* Exercise requirements:
From the entries below, output the line with "index pip: (184, 238)" and each following line up to and including the line with "pinky tip: (268, 257)", exactly as written.

(Extracted records)
•••••
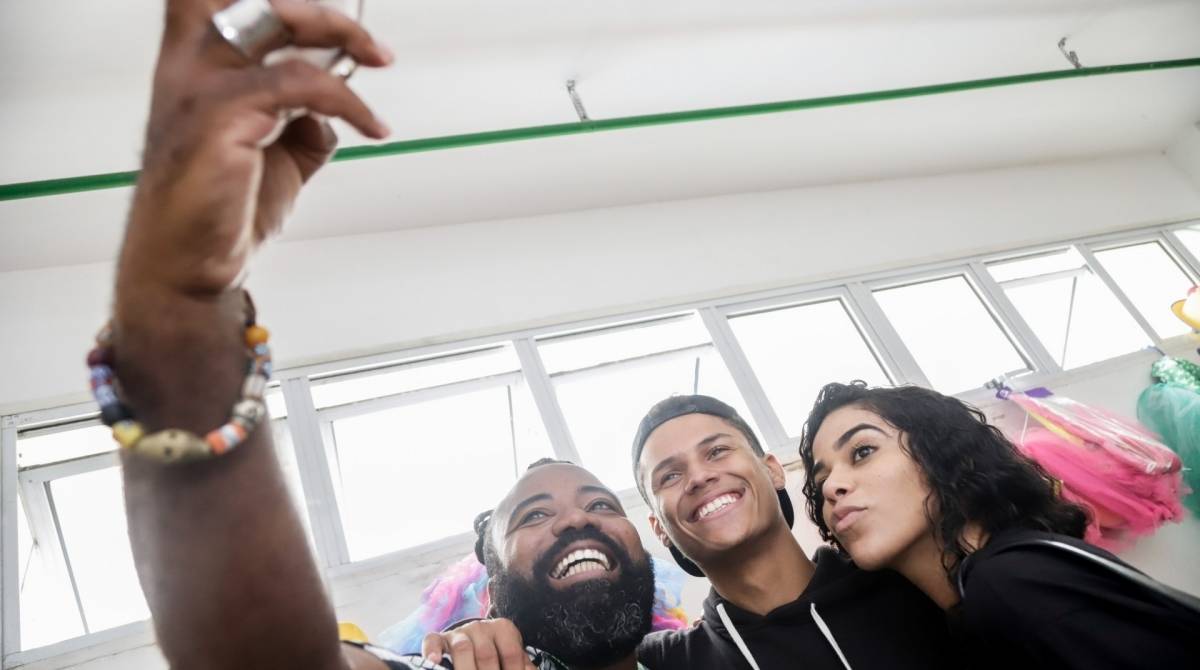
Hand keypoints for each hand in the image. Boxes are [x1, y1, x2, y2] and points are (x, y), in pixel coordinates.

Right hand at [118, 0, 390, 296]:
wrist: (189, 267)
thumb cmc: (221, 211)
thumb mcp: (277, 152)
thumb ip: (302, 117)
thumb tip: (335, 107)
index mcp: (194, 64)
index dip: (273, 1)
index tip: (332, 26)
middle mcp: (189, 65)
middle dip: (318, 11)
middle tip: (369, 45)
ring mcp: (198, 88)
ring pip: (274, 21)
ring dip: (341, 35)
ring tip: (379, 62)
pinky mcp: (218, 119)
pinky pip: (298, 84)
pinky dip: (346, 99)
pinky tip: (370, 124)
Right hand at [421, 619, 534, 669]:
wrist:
•••••
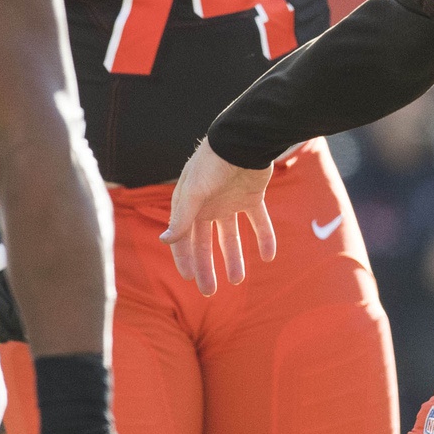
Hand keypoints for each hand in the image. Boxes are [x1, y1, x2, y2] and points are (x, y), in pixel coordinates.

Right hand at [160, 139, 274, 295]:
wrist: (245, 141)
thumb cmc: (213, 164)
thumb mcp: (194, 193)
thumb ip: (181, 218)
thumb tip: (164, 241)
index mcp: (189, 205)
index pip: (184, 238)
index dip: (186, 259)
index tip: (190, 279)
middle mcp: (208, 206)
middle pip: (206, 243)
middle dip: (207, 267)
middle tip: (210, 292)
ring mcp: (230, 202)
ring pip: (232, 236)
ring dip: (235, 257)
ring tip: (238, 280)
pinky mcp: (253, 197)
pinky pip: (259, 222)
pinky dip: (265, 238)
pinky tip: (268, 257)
•••••
* Problem solution:
index pip: (184, 238)
index dip: (186, 259)
index tip: (190, 279)
middle mcp: (208, 206)
middle pip: (206, 243)
middle dip: (207, 267)
middle tip: (210, 292)
ring mcp: (230, 202)
ring pip: (232, 236)
ring dip: (235, 257)
ring tip: (238, 280)
pinky mcp: (253, 197)
pinky pip: (259, 222)
pinky dip: (265, 238)
pinky tip: (268, 257)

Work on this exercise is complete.